In December, consumer groups filed complaints about two talking toys: the I-Que Intelligent Robot and My Friend Cayla doll, which send personal information collected from children to a company that contracts with the US military and intelligence agencies. The companies shared the data without parents’ consent, violating the Children’s Online Privacy Protection Act, the complaints alleged.
In response, a bill aimed at protecting children against eavesdropping toys and other home gadgets is now moving through the California state legislature. Authored by Democratic State Senator Hannah-Beth Jackson of Santa Barbara, the bill is intended to ensure consumer security, especially when it comes to children’s toys and home devices.
“I embrace California’s role as a technological innovator,” Jackson told reporters on a call Thursday. “But I’m concerned when [companies] advance without adequate disclosures, consumer information, safeguards, and knowledge of what the potential is with each of these devices.”
The law would require devices to indicate when they are collecting information and to obtain consumer consent before they collect or transmit information.
While some specifics will be left up to manufacturers — “since technology changes so quickly and they know the industry,” Jackson said — the senator said she expects the bill would lead to increased password protections against hacking and additional requests for consent prior to collecting information like location.
Jim Steyer, CEO of Common Sense Media, a children’s advocacy group, told reporters on the call that both he and the senator have high opinions of the tech industry in California.
“We respect these companies — I know them well at the CEO level,” he said, “but sometimes we disagree with them because they build products without respecting the rights of consumers.”
Both the Cayla and the Intelligent Robot dolls pair with smartphone apps.
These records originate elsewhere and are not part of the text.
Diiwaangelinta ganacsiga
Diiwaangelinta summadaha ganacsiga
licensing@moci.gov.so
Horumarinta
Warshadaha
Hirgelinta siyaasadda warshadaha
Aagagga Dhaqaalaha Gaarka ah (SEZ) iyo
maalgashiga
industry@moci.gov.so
The Cayla doll uses voice recognition technology to communicate with a child, but only after requiring the child to answer questions including their name, their parents’ names, their school, their hometown, and their physical location. The Intelligent Robot also has the ability to access and activate the smartphone camera, according to complaints.
The maker of both devices, Genesis Toys, did not immediately respond to a request for comment.
Steyer named the Fisher Price Smart Bear as another example of a toy with security vulnerabilities that would allow hackers to obtain a child’s name, birthdate and gender, along with other data. After the risk came to light, Fisher Price patched the flaw, the company said.
“The industry’s focus has been on the technology and not on its consequences,” said Sen. Jackson. “Our job as policy makers to make sure those considerations are included as well.”